▸ **Exercise prompt**:
Return the data exactly, apart from leaving out the pictures.

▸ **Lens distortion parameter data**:
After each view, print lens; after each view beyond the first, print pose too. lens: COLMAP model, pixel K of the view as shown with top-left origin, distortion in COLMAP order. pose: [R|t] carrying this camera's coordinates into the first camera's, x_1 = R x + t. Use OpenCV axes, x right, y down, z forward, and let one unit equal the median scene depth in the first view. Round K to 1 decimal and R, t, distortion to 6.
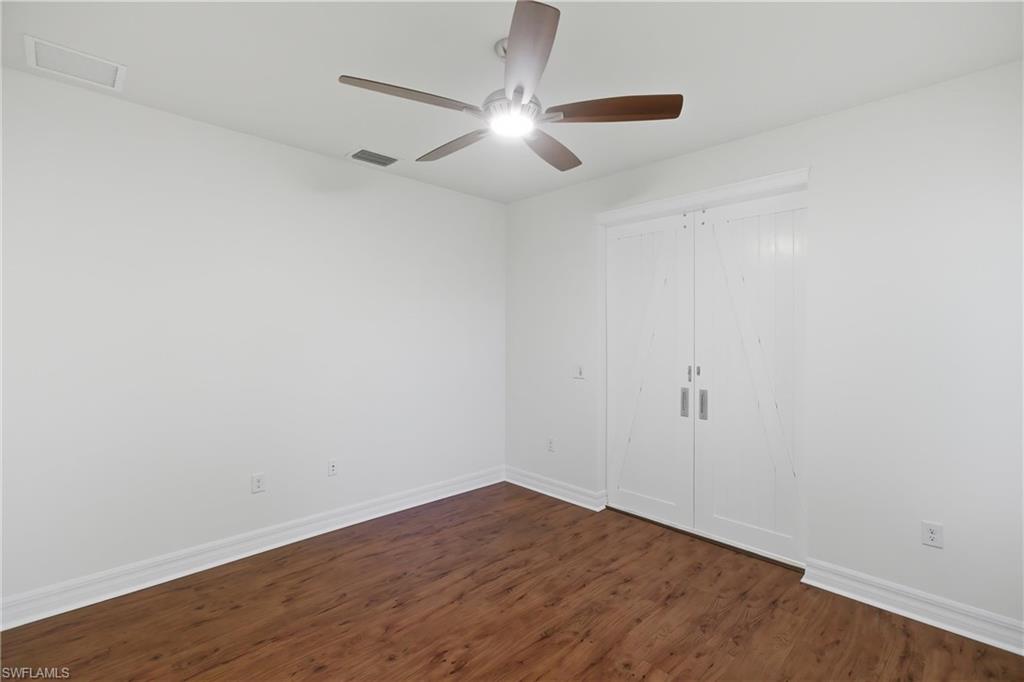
lens RADIAL K [[470.7, 0, 517.3], [0, 470.7, 332.4], [0, 0, 1]] dist [0.001692, 0.000510]
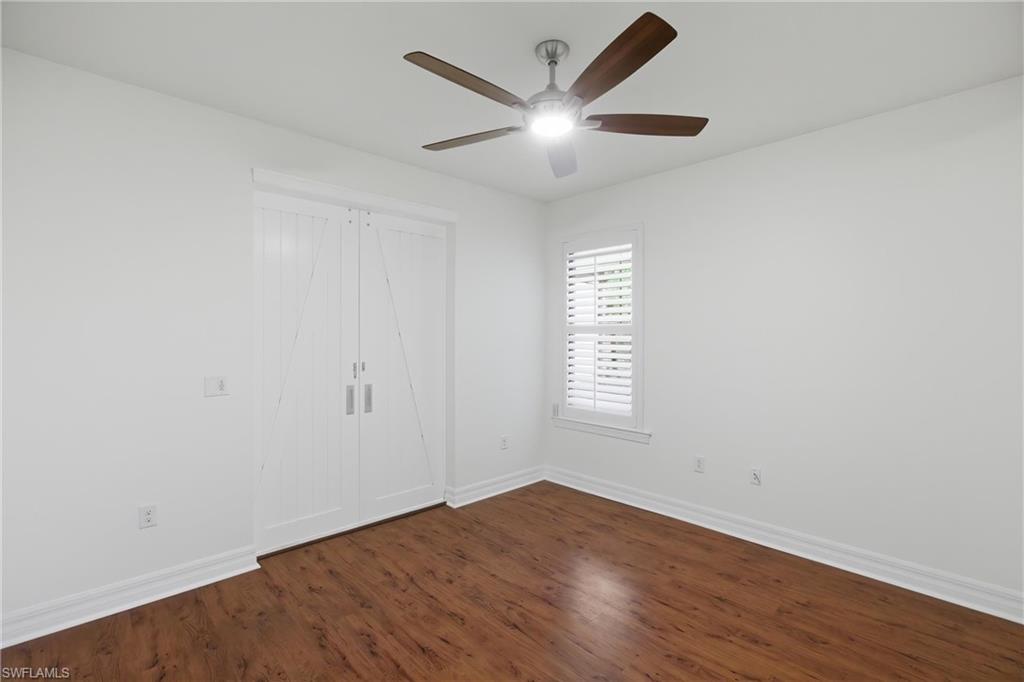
lens RADIAL K [[470.7, 0, 517.3], [0, 470.7, 332.4], [0, 0, 1]] dist [0.001692, 0.000510]
pose [[0.003476, -0.006396, 0.999974, -0.677790], [-0.011351, 0.999915, 0.006435, -0.003846], [-0.999930, -0.011373, 0.003403, 0.697586]]
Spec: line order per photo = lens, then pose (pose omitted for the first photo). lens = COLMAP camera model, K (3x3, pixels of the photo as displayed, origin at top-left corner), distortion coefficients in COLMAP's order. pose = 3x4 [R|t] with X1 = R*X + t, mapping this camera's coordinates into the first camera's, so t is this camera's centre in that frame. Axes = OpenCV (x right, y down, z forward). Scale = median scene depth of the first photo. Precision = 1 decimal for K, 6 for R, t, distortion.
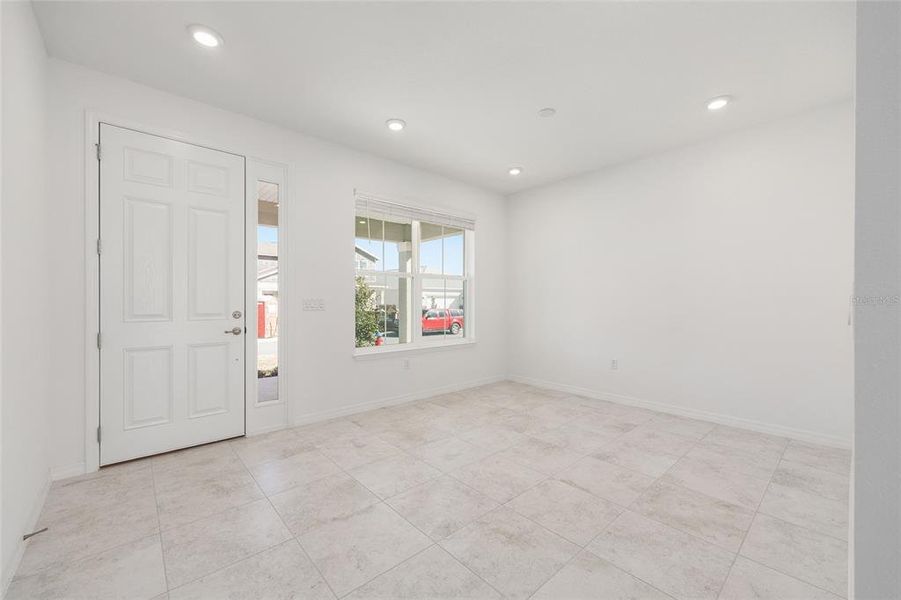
lens RADIAL K [[360.2, 0, 451.7], [0, 360.2, 302.0], [0, 0, 1]] dist [-0.000951, 0.000415]
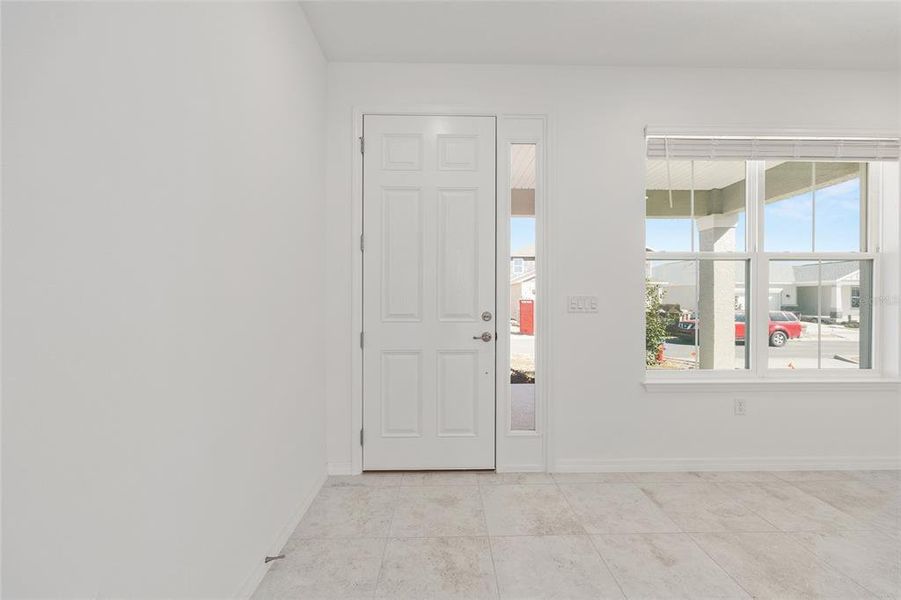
lens RADIAL K [[360.2, 0, 451.7], [0, 360.2, 302.0], [0, 0, 1]] dist [-0.000951, 0.000415]
pose [[0.759124, 0.003563, -0.650936, -0.139199], [-0.001506, 0.999992, 0.003717, 0.000534], [0.650944, -0.001841, 0.759124, 0.350943]]
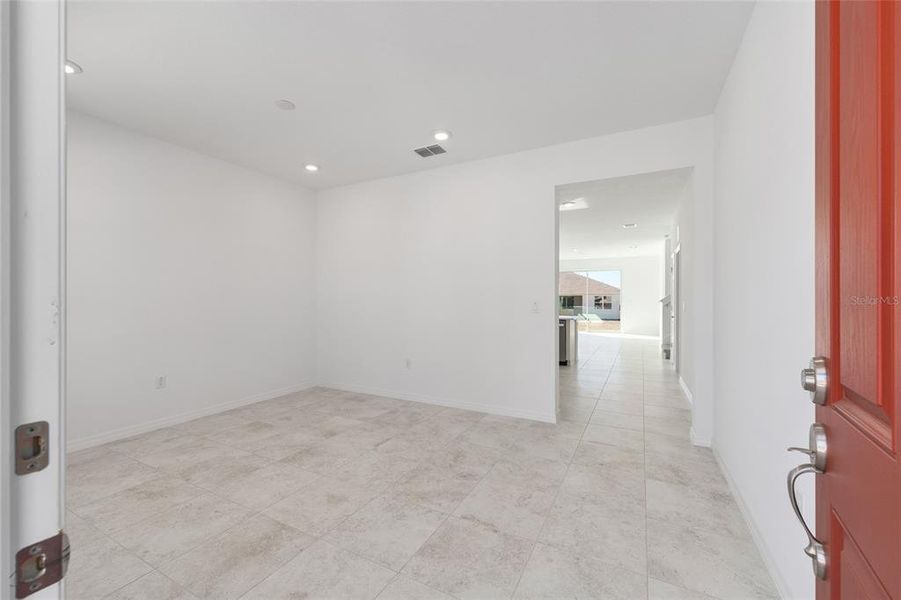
lens RADIAL K [[360.2, 0, 451.7], [0, 360.2, 302.0], [0, 0, 1]] dist [-0.000951, 0.000415]
pose [[-0.350981, -0.004003, 0.936374, -0.777115], [0.000069, 0.999991, 0.004302, -0.018721], [-0.936383, 0.001575, -0.350977, 0.941350]]
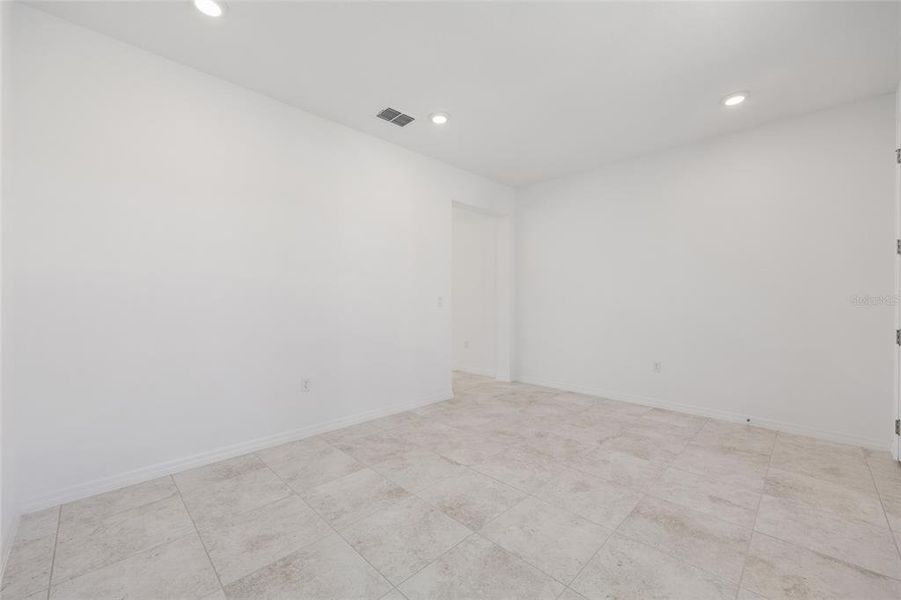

▸ **Answer section**:
After each view, print lens; after each view beyond the first, print pose too. lens: COLMAP model, pixel K of the view as shown with top-left origin, distortion in COLMAP order. pose: [R|t] carrying this camera's coordinates into the first camera's, x_1 = R x + t. Use OpenCV axes, x right, y down, z forward, and let one unit equal the median scene depth in the first view. Round K to 1 decimal and R, t, distortion to 6.
lens RADIAL K [[470.7, 0, 517.3], [0, 470.7, 332.4], [0, 0, 1]] dist [0.001692, 0.000510]
lens RADIAL K [[470.7, 0, 517.3], [0, 470.7, 332.4], [0, 0, 1]] dist [0.001692, 0.000510]
pose [[0.003476, -0.006396, 0.999974, -0.677790], [-0.011351, 0.999915, 0.006435, -0.003846], [-0.999930, -0.011373, 0.003403, 0.697586]]
Spec: line order per photo = lens, then pose (pose omitted for the first photo). lens = COLMAP camera model, K (3x3, pixels of the photo as displayed, origin at top-left corner), distortion coefficients in COLMAP's order. pose = 3x4 [R|t] with X1 = R*X + t, mapping this camera's coordinates into the first camera's, so t is this camera's centre in that frame. Axes = OpenCV (x right, y down, z forward). Scale = median scene depth of the first photo. Precision = 1 decimal for K, 6 for R, t, distortion.
lens RADIAL K [[360.2, 0, 451.7], [0, 360.2, 302.0], [0, 0, 1]] dist [-0.000951, 0.000415]
lens RADIAL K [[360.2, 0, 451.7], [0, 360.2, 302.0], [0, 0, 1]] dist [-0.000951, 0.000415]
pose [[0.759124, 0.003563, -0.650936, -0.139199], [-0.001506, 0.999992, 0.003717, 0.000534], [0.650944, -0.001841, 0.759124, 0.350943]]
lens RADIAL K [[360.2, 0, 451.7], [0, 360.2, 302.0], [0, 0, 1]] dist [-0.000951, 0.000415]
pose [[-0.350981, -0.004003, 0.936374, -0.777115], [0.000069, 0.999991, 0.004302, -0.018721], [-0.936383, 0.001575, -0.350977, 0.941350]]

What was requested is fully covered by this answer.